Good morning Will. I am reminded of Dee Hock and his acronym CRUSTTI ( I had to school AI to finally make the correct selection!)
Dee Hock's CRUSTTI acronym stands for the
Capacity to Receive, Utilize, Store, Transform, and Transmit Information. He developed this concept as part of his "chaordic" theory of organization, which emphasizes a blend of chaos and order.
Hock, the founder of Visa, used CRUSTTI to analyze how the massive growth in information handling capacity was changing society and accelerating institutional failure. He believed that this exponential increase in information flow necessitated more organic, less hierarchical organizational structures.
I am adding this to the conversation because the work of Dee Hock has been used to make many cases that miss his point. There is an excellent interview series with the man in the years before his death in 2017.
Brilliant!
Perhaps worth considering:
The categories of "governance intelligence" and "economic intelligence" feel like cheating to me. All the other categories are general properties of any life form's information processing. But "governance intelligence" or "economic intelligence" are too specific. Its like you picked "banana eating intelligence" for monkeys, or "plumbing intelligence" for people.
Once you have specific categories, you obscure how the other, higher order kinds of intelligence are required for CP. I no longer need to think about how emotional intelligence combines with structural intelligence to create CP governance, because now I have thing thing called "governance intelligence"
I recommend reading the chapter on Alfred Binet in Gould's Mismeasure of Man. Binet invented a variety of intelligence tests to identify learning disabilities. He specifically warned not to collapse all test numbers into a single overall intelligence number, because they represented fundamental cognitive operations.

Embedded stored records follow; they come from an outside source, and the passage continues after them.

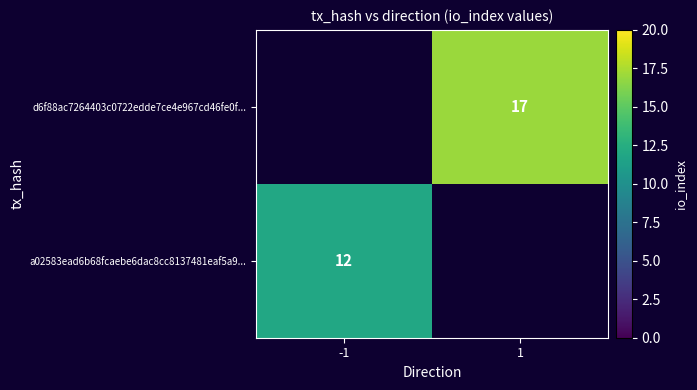

Is it true that a02583ead6b68fcaebe6dac8cc8137481eaf5a9... equals 18 at -1?

False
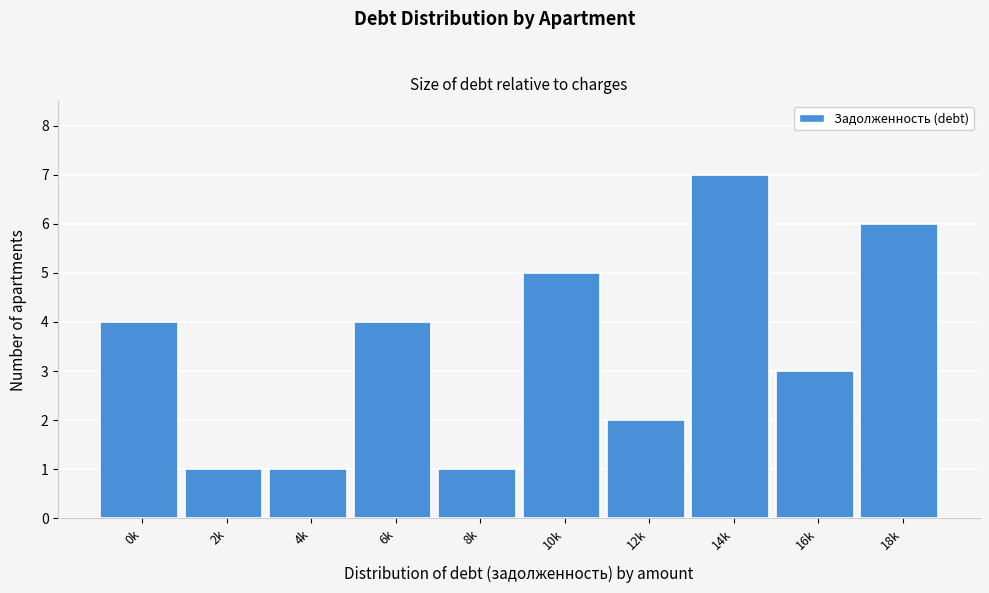

Reading right to left, transcribe all the data shown in this chart.

18k=6	16k=3	14k=7	12k=2	10k=5	8k=1	6k=4	4k=1	2k=1	0k=4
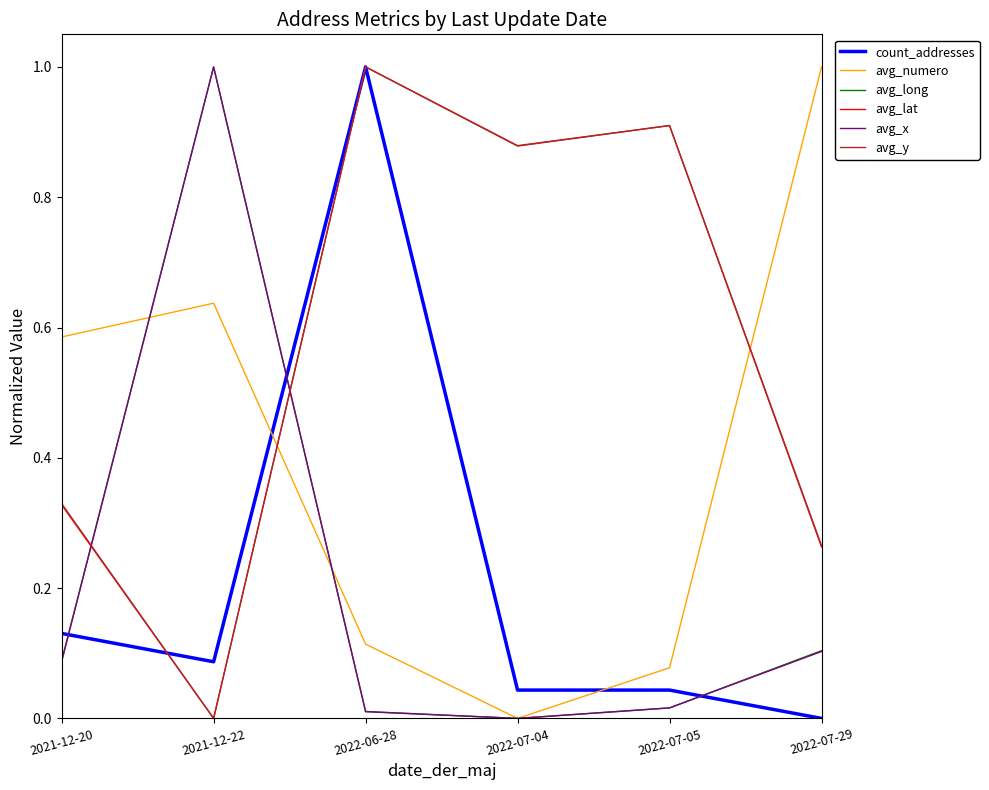

The count_addresses series shows 0.3 at 2022-07-29. True or false?

False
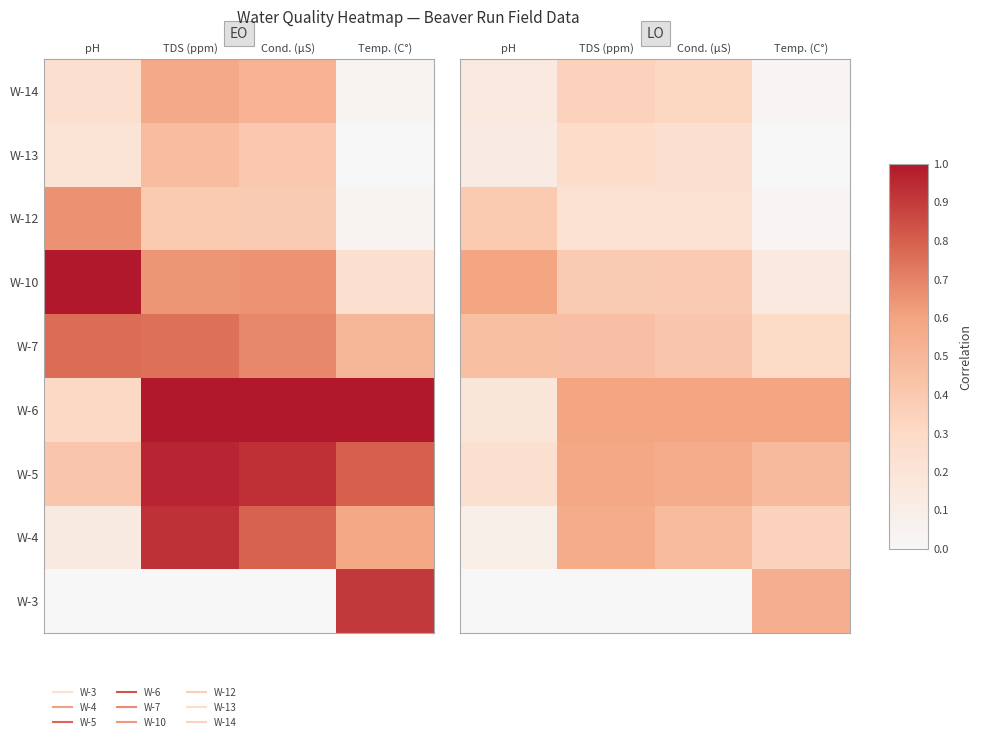

Between pH and Temp. (C°), which is larger?

Temp. (C°)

If you knew the kid did well with linguistic understanding but poorly with logic, you could give her tutoring in logic. You know what is missing. Of course the elitists at Stanford immediately did what he warned against, and collapsed all the different tests into a single metric (the Stanford-Binet test, aka IQ).
"Governance intelligence" from my POV also collapses the useful categories. You cannot say what is missing, because you collapsed it all into one "governance intelligence" entity.